Help for WA asylum-seekers is focus of bill passed by Legislature

By Jacquelyn Jimenez Romero, The Seattle Times
Published: March 1, 2024, 7:48am

OLYMPIA — A bill designed to free up state help for a growing number of asylum-seekers coming to Washington is headed to the governor’s desk to become law.

Sponsored by Rep. Mia Gregerson, D-SeaTac, the bill passed the House with a vote of 61-35 on Feb. 13 and the Senate with a vote of 29-20 Wednesday. It now needs Gov. Jay Inslee’s signature.

The bill seeks to improve the social and economic integration of immigrants and refugees arriving in Washington and assist them with basic needs.

Over the last year, the number of asylum-seekers in King County has grown to exceed 1,000 people, with more than 800 seeking shelter at Tukwila’s Riverton Park United Methodist Church. The church and volunteers have shouldered most of the fundraising and work, raising questions over how state and local governments should address the crisis.

Washington provides access to services such as cash assistance, medical assistance, employment services, English language instruction and more to refugees through its Office of Refugee and Immigrant Assistance.

Refugees come to the U.S. already having secured a legal status that allows them to work. However, state officials have said they cannot use their funds on asylum-seekers.

Asylum-seekers must wait months before they’re able to receive work permits due to federal regulations.
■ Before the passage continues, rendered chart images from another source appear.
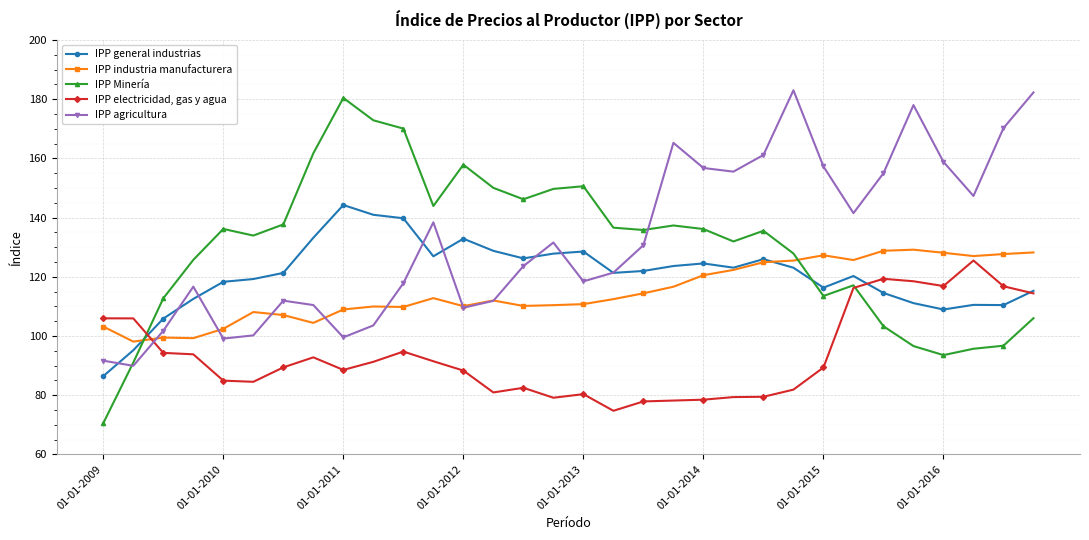

How many intersections are there between IPP Minería and IPP general industrias?

2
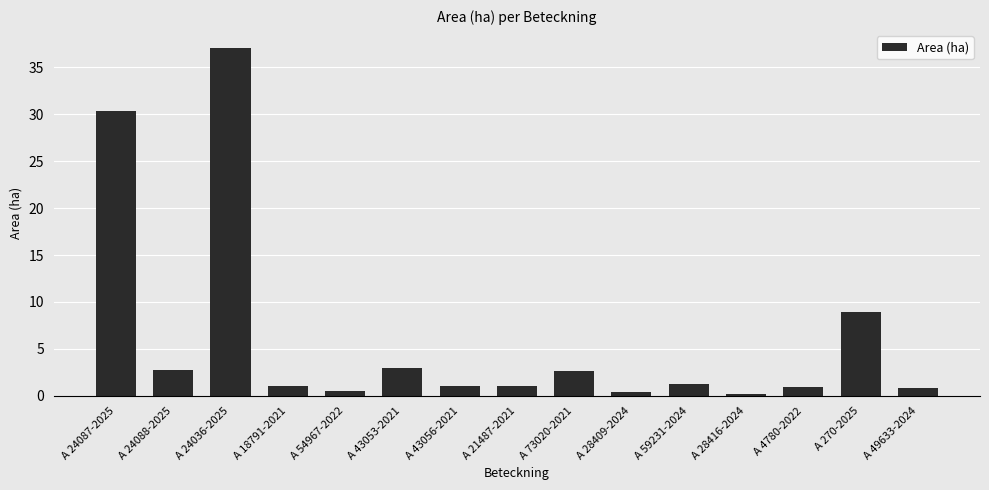

The chart shows a value of 30.3 at A 24087-2025. True or false?

True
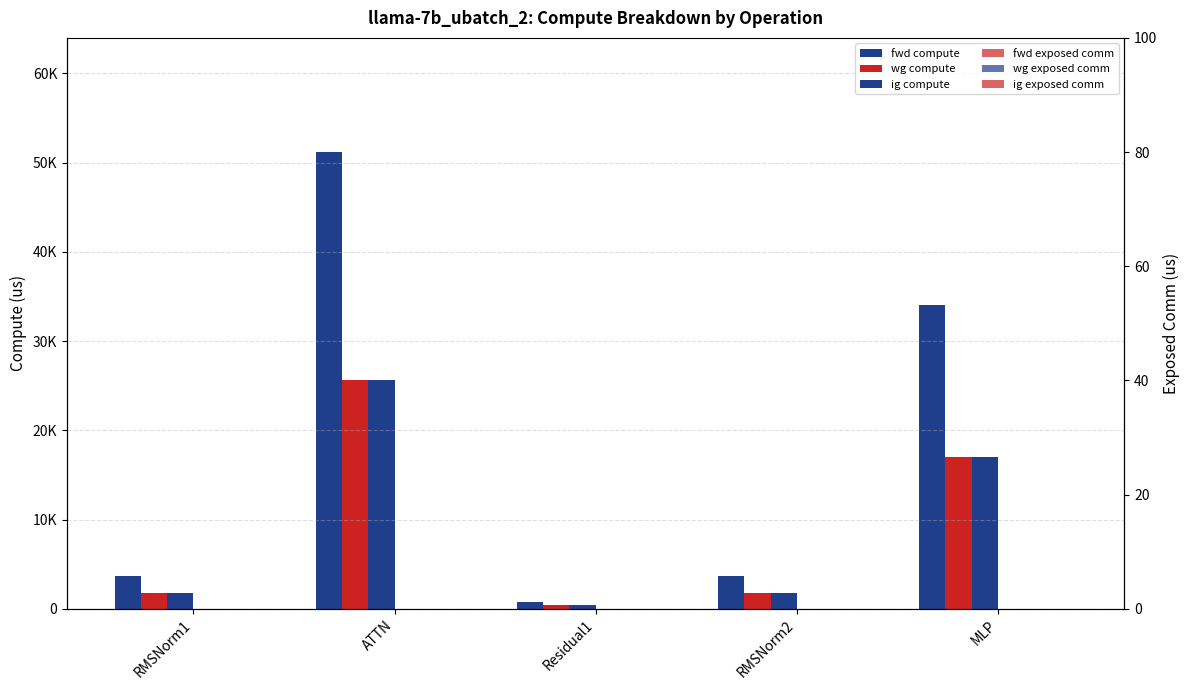

Which series has the largest range (max minus min)?

fwd compute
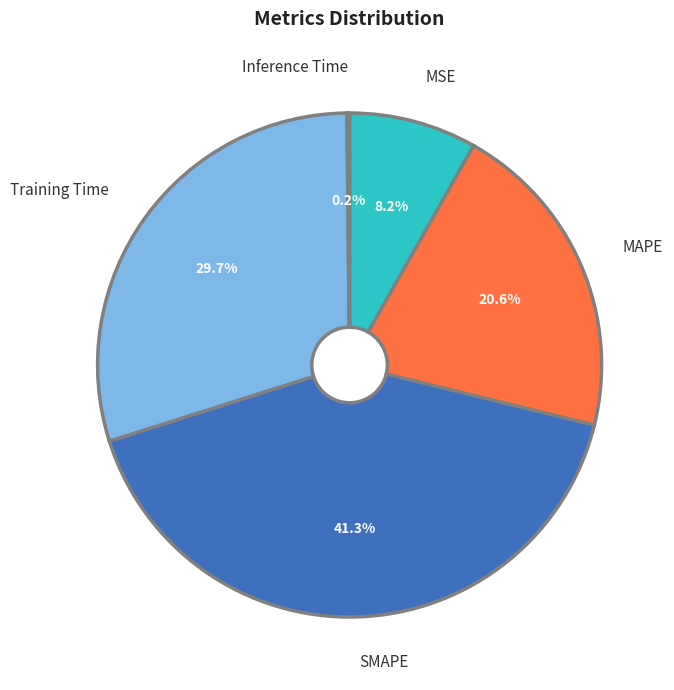

Does any single category account for the majority?

No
That means they often can’t afford housing, food or other necessities in the meantime.

House Bill 2368, if signed, would allow immigrants to have greater access to services.

“This is another way that we invest in people,” Gregerson said. “We get them the resources, give them a little bit of help and then they will turn and become participating people in society.”

While the bill passed through both chambers easily, some voted against it. Concerns over the bill’s fiscal impacts were raised by Sen. Matt Boehnke, R-Kennewick.

“We didn’t have enough time to actually look into those impacts on the community, the impacts on DSHS,” Boehnke said, referring to the Department of Social and Health Services.

So far, King County has dedicated about $4 million for temporary shelter and grants to help the influx of asylum-seekers.

Inslee proposed $8.4 million in his supplemental budget for the effort.

Still, advocates and service providers say it’s not enough and are pushing for the state to allocate $25 million in its budget. The House and Senate proposed budgets both include numbers closer to that.

The state’s budget is currently being negotiated and has to be finalized before the session ends March 7.